There are only so many rare coins on the market at any one time. Thus, the prices of the rare coins on the market also skyrocketed. Conversely, when the silver market crashed, all of those people who made ridiculous amounts of money in silver bullion were now engaged in losing it each day as the price of silver plummeted. These people now had zero interest in buying any more rare coins. In fact, many would have liked to sell them for whatever they could get. And some did – taking huge percentage losses.
I’m not sure why the price of gold did not track US rare coin prices nearly as closely as silver did. My memory of those events was that when silver went up, gold did too. But the reality was, according to the data they followed different paths in many cases (though they obviously peaked in price at about the same time). Strange maybe, but that’s the story that the numbers told.
Yes, Dave, but what about Today’s Coin Market?
I’m going to guess that the influence of silver prices has less of an effect on the price of coins that it used to have. The boom in US coin prices from 1987-1990 occurred during a period of falling prices for both gold and silver, for example.
So what do we at the enormous Coin Rarities Online group of companies do these days to gauge the current health of the US coin market? Well, I’ll tell you what three things that I monitor:
1. Gold and silver price levels. Yes – the old standby. If you were going to choose only one thing to watch (OK, technically, two things), it would be this. If things don’t look good out there in the coin market, but the price of these two precious metals is strengthening, chances are the coin market will be fine.
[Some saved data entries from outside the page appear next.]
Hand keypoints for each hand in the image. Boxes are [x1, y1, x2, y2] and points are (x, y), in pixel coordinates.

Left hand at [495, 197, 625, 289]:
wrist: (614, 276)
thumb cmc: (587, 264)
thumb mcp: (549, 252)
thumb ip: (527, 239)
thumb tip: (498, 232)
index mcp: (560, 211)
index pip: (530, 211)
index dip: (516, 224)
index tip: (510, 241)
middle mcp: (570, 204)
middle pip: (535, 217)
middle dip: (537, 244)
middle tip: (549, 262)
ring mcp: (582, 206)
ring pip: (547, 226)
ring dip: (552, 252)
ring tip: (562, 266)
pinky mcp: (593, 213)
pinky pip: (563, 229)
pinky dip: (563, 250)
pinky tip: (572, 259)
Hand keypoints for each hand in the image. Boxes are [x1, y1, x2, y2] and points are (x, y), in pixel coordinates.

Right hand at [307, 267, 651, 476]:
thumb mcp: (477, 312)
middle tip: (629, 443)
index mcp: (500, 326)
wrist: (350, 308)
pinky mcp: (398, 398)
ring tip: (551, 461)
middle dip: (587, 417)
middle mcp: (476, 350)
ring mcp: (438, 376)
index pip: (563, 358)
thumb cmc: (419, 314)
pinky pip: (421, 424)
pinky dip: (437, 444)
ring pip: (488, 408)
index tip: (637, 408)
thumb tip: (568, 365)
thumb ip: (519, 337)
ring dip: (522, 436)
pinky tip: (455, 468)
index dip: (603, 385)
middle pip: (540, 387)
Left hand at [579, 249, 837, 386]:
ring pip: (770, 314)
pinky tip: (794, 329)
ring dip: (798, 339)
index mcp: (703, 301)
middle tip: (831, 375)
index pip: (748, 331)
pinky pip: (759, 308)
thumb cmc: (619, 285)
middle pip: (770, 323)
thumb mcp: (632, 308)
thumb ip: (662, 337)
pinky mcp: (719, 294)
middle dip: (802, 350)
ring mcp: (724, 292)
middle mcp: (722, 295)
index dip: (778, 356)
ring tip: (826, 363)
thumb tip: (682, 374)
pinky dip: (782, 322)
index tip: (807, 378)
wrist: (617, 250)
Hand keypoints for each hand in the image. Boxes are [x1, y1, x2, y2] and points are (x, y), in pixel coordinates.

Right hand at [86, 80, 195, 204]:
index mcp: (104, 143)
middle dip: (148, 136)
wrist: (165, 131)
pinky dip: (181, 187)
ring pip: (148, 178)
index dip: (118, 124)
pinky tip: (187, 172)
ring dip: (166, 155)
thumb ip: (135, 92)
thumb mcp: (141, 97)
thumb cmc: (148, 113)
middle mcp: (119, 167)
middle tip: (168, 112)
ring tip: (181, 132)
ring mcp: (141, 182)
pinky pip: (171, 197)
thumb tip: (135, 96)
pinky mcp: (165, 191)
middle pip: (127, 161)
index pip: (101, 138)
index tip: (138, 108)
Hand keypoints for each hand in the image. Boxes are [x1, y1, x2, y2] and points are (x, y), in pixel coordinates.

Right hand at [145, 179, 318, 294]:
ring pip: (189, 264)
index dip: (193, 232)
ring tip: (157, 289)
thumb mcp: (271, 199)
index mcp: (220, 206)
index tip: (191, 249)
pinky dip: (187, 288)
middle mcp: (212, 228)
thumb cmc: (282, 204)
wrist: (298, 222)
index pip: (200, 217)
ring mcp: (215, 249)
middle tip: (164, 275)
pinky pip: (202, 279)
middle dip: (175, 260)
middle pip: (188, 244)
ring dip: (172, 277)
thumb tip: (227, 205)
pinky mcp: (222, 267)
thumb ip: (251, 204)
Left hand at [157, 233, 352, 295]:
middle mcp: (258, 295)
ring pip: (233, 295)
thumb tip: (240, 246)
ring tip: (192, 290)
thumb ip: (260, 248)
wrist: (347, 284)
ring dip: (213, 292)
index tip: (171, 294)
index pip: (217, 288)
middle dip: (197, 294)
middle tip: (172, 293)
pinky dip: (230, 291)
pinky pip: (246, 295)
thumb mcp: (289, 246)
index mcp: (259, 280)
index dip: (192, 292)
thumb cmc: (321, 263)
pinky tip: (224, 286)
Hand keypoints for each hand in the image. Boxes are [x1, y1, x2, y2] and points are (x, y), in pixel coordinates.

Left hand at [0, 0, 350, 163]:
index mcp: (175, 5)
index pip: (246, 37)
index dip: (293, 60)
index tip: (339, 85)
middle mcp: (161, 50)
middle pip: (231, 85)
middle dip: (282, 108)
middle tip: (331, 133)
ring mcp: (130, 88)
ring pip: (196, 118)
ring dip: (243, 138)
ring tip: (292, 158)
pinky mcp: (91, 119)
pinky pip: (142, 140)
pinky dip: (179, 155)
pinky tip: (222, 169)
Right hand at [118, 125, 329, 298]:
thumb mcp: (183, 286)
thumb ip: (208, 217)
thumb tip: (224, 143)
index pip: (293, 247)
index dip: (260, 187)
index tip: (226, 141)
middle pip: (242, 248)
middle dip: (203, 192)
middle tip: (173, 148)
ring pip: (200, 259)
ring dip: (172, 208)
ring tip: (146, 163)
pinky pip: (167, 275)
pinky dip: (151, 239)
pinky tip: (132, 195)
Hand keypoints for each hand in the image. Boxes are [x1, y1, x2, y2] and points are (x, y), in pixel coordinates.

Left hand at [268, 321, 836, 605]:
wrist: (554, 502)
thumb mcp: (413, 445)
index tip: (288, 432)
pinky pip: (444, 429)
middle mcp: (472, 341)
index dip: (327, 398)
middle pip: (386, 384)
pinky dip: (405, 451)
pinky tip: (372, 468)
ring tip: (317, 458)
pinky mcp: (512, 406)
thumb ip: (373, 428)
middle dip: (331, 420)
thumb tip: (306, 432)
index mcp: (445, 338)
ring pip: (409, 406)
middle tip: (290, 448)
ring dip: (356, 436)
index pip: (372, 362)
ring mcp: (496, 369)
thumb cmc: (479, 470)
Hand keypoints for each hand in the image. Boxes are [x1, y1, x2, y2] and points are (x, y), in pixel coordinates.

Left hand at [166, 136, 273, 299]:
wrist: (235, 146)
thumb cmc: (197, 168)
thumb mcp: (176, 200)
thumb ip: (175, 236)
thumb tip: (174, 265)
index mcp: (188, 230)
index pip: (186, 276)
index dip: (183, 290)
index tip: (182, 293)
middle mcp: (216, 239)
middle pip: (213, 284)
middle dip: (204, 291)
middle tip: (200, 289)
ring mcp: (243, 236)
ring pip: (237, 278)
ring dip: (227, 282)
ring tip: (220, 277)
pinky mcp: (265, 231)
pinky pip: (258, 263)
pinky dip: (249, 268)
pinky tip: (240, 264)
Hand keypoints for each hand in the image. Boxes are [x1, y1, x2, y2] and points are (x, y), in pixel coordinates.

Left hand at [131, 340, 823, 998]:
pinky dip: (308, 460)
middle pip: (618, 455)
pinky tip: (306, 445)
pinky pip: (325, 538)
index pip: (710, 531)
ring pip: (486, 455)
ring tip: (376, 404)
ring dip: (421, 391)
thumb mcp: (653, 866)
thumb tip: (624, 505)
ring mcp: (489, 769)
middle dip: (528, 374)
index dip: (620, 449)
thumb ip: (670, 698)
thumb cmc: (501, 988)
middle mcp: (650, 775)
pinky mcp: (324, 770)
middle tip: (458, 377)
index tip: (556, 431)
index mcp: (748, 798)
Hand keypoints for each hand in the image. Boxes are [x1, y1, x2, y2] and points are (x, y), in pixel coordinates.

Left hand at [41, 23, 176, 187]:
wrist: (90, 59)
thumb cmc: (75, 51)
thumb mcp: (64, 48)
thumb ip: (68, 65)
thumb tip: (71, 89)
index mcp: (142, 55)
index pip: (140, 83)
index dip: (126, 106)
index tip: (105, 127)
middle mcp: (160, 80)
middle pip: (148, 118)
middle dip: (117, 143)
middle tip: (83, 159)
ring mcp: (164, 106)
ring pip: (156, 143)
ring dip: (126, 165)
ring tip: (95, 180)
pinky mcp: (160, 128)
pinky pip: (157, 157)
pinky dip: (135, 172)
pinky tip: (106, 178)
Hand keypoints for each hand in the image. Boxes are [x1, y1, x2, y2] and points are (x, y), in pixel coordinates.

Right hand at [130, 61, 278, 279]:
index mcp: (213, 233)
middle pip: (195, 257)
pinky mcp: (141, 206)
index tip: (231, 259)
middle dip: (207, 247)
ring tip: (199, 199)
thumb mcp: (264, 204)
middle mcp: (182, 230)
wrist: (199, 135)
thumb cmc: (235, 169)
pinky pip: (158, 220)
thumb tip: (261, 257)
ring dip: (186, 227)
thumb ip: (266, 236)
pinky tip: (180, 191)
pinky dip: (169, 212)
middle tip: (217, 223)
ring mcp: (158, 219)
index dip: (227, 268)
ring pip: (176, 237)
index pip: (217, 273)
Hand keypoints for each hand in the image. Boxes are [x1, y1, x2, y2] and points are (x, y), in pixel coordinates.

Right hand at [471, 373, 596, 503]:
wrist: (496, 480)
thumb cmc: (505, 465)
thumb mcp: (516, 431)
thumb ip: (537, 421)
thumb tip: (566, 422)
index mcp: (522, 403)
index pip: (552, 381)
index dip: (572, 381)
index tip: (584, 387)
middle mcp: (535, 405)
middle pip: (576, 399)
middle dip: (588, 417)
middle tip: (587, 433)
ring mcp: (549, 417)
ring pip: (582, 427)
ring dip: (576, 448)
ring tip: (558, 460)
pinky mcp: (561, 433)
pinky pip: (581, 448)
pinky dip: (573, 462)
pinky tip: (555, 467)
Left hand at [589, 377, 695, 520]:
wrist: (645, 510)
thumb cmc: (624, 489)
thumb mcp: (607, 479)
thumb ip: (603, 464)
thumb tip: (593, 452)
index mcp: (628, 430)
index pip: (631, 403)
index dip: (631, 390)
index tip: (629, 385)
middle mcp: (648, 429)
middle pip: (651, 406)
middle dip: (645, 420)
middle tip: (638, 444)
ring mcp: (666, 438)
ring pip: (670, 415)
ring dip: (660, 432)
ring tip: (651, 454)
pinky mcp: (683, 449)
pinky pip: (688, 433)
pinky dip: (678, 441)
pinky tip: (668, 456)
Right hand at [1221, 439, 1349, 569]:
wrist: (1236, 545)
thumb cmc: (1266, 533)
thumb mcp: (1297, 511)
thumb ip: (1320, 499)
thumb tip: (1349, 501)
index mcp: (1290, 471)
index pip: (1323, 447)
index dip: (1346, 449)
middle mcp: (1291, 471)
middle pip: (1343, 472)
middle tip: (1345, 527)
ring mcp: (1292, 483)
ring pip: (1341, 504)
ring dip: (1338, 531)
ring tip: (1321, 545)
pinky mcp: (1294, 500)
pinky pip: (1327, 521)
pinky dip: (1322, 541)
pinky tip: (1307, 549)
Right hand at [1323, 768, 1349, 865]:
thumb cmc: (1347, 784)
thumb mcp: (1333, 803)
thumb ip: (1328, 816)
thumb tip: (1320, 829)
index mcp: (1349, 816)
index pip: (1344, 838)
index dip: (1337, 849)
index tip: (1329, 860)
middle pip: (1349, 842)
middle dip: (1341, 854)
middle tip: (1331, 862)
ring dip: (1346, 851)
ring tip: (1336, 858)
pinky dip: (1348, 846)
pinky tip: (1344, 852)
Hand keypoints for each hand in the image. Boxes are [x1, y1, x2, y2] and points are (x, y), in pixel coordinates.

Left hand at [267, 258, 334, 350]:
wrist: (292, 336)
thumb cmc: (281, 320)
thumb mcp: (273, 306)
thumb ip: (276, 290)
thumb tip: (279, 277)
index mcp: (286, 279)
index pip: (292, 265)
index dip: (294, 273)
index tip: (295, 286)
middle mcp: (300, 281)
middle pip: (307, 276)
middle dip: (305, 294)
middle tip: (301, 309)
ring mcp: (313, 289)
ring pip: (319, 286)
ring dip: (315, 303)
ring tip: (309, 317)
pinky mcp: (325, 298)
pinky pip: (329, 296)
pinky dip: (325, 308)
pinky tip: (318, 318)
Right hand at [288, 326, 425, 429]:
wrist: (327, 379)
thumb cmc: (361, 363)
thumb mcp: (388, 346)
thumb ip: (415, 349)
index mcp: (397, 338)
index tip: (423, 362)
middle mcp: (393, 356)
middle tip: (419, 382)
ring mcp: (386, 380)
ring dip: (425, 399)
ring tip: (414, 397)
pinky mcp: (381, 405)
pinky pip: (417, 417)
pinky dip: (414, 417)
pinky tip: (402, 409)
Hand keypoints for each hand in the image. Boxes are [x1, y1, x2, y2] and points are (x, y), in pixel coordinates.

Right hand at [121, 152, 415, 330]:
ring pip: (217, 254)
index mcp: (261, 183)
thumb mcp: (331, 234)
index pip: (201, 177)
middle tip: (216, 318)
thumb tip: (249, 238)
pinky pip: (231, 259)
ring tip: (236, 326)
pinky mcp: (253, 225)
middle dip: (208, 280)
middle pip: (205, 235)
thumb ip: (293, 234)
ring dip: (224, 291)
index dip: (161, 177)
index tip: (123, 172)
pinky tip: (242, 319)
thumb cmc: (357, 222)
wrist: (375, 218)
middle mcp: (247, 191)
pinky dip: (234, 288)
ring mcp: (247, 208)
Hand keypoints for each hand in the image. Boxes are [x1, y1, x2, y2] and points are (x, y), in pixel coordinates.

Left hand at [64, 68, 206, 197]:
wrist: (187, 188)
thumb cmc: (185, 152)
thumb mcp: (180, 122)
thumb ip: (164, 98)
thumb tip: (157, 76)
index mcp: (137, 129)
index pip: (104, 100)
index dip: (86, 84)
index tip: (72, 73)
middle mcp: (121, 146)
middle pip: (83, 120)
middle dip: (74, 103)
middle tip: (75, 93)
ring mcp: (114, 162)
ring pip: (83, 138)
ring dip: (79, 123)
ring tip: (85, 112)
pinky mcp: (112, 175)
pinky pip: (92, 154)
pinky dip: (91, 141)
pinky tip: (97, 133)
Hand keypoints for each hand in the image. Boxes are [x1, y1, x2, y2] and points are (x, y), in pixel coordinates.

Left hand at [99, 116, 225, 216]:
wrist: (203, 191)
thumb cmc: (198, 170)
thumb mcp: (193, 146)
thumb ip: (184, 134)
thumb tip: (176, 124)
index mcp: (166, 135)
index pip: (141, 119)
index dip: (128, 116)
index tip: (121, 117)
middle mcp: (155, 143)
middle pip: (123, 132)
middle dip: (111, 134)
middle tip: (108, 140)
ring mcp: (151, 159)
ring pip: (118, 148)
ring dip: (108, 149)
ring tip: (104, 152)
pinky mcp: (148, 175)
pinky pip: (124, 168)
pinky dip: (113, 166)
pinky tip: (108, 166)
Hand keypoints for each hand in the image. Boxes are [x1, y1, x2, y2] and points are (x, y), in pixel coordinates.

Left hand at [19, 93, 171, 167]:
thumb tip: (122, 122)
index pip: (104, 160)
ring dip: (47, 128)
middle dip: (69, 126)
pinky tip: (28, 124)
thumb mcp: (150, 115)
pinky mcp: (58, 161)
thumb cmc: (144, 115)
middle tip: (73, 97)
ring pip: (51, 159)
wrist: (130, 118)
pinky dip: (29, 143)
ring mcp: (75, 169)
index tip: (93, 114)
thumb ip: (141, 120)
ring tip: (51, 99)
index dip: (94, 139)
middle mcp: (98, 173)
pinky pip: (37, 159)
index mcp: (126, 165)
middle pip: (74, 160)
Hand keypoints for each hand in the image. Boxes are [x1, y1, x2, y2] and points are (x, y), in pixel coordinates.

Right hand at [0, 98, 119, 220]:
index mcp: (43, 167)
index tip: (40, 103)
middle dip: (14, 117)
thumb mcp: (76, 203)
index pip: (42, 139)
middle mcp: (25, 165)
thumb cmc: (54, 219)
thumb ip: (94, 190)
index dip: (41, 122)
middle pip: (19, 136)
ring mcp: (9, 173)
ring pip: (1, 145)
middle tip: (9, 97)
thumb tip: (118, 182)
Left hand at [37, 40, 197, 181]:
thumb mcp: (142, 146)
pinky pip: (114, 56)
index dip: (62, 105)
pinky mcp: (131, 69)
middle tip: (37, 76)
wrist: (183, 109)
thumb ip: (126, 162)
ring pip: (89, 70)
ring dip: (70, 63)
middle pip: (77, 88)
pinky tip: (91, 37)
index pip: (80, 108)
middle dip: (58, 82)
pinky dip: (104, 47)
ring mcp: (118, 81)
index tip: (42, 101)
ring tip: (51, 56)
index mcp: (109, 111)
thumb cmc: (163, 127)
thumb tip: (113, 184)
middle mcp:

2. Interest rates. I’m really not sure how well this tracks coin prices these days (it had little or no influence back in my 1963-1983 study), but logic tells me that some dealers and some collectors are borrowing money these days to buy coins, often from a home equity line of credit. Whether I think it is a good idea or not (I definitely do not) is immaterial – it is happening to some extent. If interest rates go up, it makes it less attractive to borrow money to buy coins. It also makes alternative places to park funds (such as bonds and money market accounts) more attractive.
3. How close to Greysheet “bid” prices most coins sell for at public auction. One needs to do a little work to get a feel for this. I use the Heritage Coins website (www.HA.com) because it is user friendly and has the most information in it. I choose some commonly traded coins (Saint Gaudens’ $20’s in PCGS or NGC MS-64; slightly better date Morgan Dollars, some gold commems, some common silver type coins in unc. and proof, etc.) and see how close to the published Greysheet bid levels most of them sell for.
If these items mostly sell for close to bid to over bid (as is the case at present), I don’t worry. If I check and it seems a lot of them are selling at significant discounts to Greysheet bid (20-30%), then I start to worry.
I don’t “handpick” the coins. I figure most such coins are of average or mediocre quality. If these coins are still selling for around bid or more, there is decent underlying demand. If they are selling for much less, that is a weak signal for coins.
Notice that I didn’t say anything about looking at selected “record” prices (i.e. a Buffalo nickel might sell for six times Greysheet bid at an auction, for example, and set a record price for the date. Or perhaps an 1804 Silver Dollar sets a new price record at auction). Something like this is always happening in the coin market, regardless of how strong or weak the market is. There are always a few lots in every auction whose prices amaze onlookers. I want to know what the great mass of ordinary coins is doing. Those will tell the true story.
Well, that’s it. You can agree or disagree with the points made above. I’m just telling you what we do here at CRO. These simple tools are far from infallible, but I think they will help you see the few things that really seem to move the coin market, and help you ignore the “tsunami” of conflicting information that is continually roaring at us.